BootHole, discovered a vulnerability that affects billions of devices

BootHole, discovered a vulnerability that affects billions of devices
Eclypsium, a company that specializes in corporate security solutions, has revealed a new vulnerability, called BootHole, which allows attackers to gain almost total control of Windows or Linux systems. The company claims that billions of devices are vulnerable, from laptops, desktop PCs, servers and workstations, to other types of devices, such as specialized equipment for the industrial, healthcare sectors.

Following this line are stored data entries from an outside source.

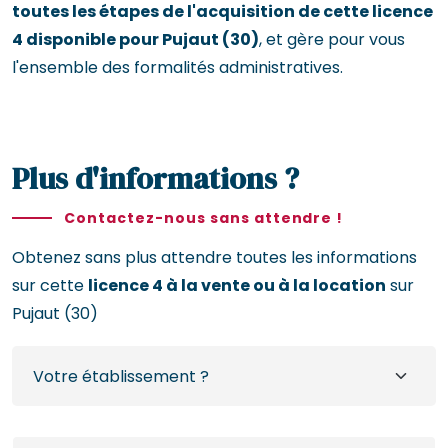
toutes les étapes de l'acquisition de cette licence
4 disponible pour Pujaut (30)
, et gère pour vous
l'ensemble des formalités administratives.
Plus d'informations ?
Contactez-nous sans attendre !
Obtenez sans plus attendre toutes les informations
sur cette
licence 4 à la vente ou à la location
sur
Pujaut (30)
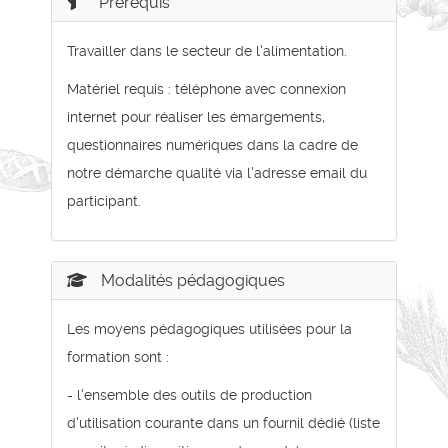
Prérequis
Travailler dans le secteur de l'alimentation.
Matériel requis : téléphone avec connexion
internet pour réaliser les émargements,
questionnaires numériques dans la cadre de
notre démarche qualité via l'adresse email du
participant.
Modalités pédagogiques
Les moyens pédagogiques utilisées pour la
formation sont :
- l'ensemble des outils de production
d'utilisation courante dans un fournil dédié (liste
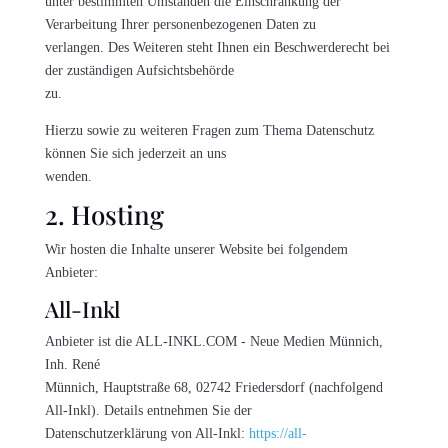
unter bestimmten Umständen die Einschränkung der
Verarbeitung Ihrer personenbezogenen Daten zu
verlangen. Des Weiteren steht Ihnen ein Beschwerderecht bei
der zuständigen Aufsichtsbehörde
zu.
Hierzu sowie zu weiteren Fragen zum Thema Datenschutz
können Sie sich jederzeit an uns
wenden.
2. Hosting
Wir hosten die Inhalte unserer Website bei folgendem
Anbieter:
All-Inkl
Anbieter ist die ALL-INKL.COM - Neue Medien Münnich,
Inh. René
Münnich, Hauptstraße 68, 02742 Friedersdorf (nachfolgend
All-Inkl). Details entnehmen Sie der
Datenschutzerklärung von All-Inkl:
https://all-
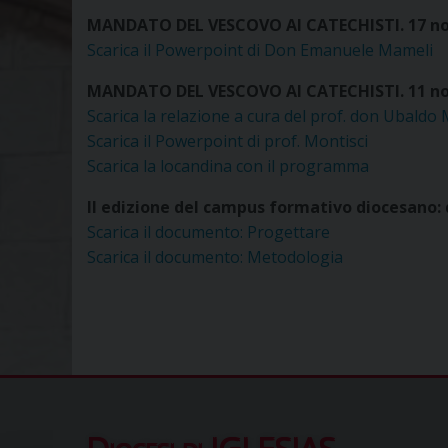
MANDATO DEL VESCOVO AI CATECHISTI. 17 n
Scarica il Powerpoint di Don Emanuele Mameli
MANDATO DEL VESCOVO AI CATECHISTI. 11 n
Scarica la relazione a cura del prof. don Ubaldo 
Scarica il Powerpoint di prof. Montisci
Scarica la locandina con il programma
II edizione del campus formativo diocesano: d
Scarica il documento: Progettare
Scarica il documento: Metodologia
Diocesi di IGLESIAS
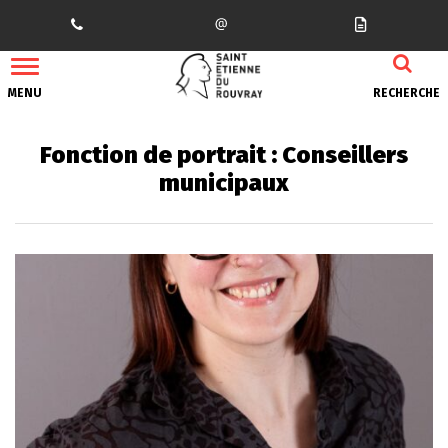
Gestion des traceurs
MENU
RECHERCHE
Fonction de portrait :
Conseillers
municipaux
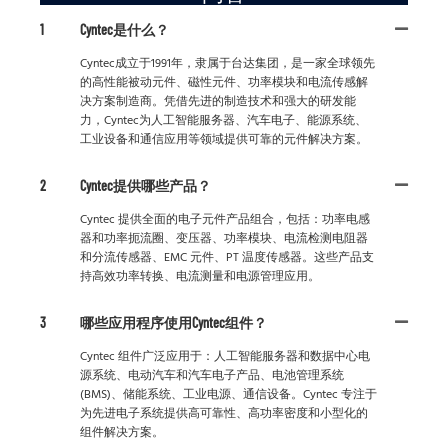
1
Cyntec是什么？
Cyntec成立于1991年，隶属于台达集团，是一家全球领先
的高性能被动元件、磁性元件、功率模块和电流传感解
决方案制造商。凭借先进的制造技术和强大的研发能
力，Cyntec为人工智能服务器、汽车电子、能源系统、
工业设备和通信应用等领域提供可靠的元件解决方案。
2
Cyntec提供哪些产品？
Cyntec 提供全面的电子元件产品组合，包括：功率电感
器和功率扼流圈、变压器、功率模块、电流检测电阻器
和分流传感器、EMC 元件、PT 温度传感器。这些产品支
持高效功率转换、电流测量和电源管理应用。
3
哪些应用程序使用Cyntec组件？
Cyntec 组件广泛应用于：人工智能服务器和数据中心电
源系统、电动汽车和汽车电子产品、电池管理系统
(BMS)、储能系统、工业电源、通信设备。Cyntec 专注于
为先进电子系统提供高可靠性、高功率密度和小型化的
组件解决方案。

The attack exposes a vulnerability in the framework UEFI Secure Boot which normally prevents unauthorized access to the system during boot. By compromising Secure Boot, attackers can then use modified UEFI bootloaders to gain full system access and control. Fortunately, this attack requires high-level privileges for its success (but not physical access), which means that it would be difficult for external entities to attack a system without a certain level of knowledge or without having already gained access to credentials by other means.

However, once compromised, the system appears to function normally even if the malware has full access to the system and operating system. The malicious code therefore resides in the bootloader and therefore will persist even after reinstalling the operating system. The vulnerability (CVE-2020-10713) was assigned a CVSS score of 8.2, which means that attackers could exploit the vulnerability to gain almost complete access to a device.

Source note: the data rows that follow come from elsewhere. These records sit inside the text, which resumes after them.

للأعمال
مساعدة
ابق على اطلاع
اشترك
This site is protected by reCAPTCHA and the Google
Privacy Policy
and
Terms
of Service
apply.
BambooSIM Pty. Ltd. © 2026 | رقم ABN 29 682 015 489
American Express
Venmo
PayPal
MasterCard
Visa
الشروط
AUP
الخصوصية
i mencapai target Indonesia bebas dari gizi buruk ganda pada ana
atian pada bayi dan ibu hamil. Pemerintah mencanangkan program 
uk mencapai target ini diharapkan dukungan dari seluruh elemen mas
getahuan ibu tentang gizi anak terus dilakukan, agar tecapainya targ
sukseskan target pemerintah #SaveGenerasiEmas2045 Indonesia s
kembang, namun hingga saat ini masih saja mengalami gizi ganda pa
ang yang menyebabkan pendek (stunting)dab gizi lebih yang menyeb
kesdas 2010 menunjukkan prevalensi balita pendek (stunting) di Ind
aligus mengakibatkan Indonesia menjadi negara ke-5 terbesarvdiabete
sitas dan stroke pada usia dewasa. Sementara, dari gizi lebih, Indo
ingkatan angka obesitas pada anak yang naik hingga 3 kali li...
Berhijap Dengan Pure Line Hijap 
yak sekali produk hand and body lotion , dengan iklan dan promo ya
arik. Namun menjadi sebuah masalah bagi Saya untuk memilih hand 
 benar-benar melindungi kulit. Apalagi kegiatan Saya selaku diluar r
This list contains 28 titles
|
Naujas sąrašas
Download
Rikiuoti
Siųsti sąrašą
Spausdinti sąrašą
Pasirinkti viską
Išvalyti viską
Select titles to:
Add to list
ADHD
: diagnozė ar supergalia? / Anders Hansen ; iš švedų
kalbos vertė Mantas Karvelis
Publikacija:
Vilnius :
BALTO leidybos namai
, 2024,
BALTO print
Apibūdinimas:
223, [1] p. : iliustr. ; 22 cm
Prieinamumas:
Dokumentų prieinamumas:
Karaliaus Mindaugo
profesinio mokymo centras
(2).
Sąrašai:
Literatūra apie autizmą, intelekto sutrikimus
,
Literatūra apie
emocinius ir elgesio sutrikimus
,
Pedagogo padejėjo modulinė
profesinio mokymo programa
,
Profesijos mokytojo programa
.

the UEFI Secure Boot is an industry standard that protects almost all of your servers and PCS from attacks during the boot process of the system and all the systems that have Secure Boot are concerned, even if the feature is not enabled. Secure Boot uses cryptographic signatures to verify any type of code that can be executed during the boot process. The GRUB2 (Grand Unified boot loader) handles the loading of the system and the transfer of control to the operating system during startup, and if this process is compromised, attackers can gain full control of the system.

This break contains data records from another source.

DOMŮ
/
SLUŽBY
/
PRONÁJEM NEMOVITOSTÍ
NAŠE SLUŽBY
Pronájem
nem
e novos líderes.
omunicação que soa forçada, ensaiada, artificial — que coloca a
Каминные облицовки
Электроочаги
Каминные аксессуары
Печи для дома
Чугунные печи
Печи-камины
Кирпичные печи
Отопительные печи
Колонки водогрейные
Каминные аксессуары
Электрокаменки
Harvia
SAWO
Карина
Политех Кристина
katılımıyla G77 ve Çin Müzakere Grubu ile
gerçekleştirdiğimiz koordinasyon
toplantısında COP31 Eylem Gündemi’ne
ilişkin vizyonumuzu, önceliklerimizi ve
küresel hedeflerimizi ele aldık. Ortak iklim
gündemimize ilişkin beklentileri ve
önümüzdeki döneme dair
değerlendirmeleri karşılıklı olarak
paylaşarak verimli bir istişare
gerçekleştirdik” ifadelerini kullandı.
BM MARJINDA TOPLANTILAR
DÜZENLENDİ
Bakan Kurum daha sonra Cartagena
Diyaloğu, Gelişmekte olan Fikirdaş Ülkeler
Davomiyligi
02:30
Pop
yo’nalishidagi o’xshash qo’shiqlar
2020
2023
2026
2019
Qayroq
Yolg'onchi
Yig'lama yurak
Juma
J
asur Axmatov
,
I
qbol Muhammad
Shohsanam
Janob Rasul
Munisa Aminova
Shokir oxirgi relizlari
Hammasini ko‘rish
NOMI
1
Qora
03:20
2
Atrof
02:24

As a basic explanation, the attack BootHole exploits a buffer overflow vulnerability in the configuration files of GRUB2, which is a text file that is not protected like other files and executables. This allows the execution of arbitrary code within GRUB2, and then enables the attacker to enter bootloader harmful that allow attackers to access the system.

The ad is part of a disclosure-coordinate with vendors of operating systems, computer manufacturers and CERT, many of which, according to Eclypsium, publish individual ads today. The three companies are Microsoft , Oracle , Red Hat , Canonical (Ubuntu), SuSE , Debian , Citrix , VMware and a range of various OEM and software vendors.

The company expects that this vulnerability will take time before it will be correct on all systems with patch.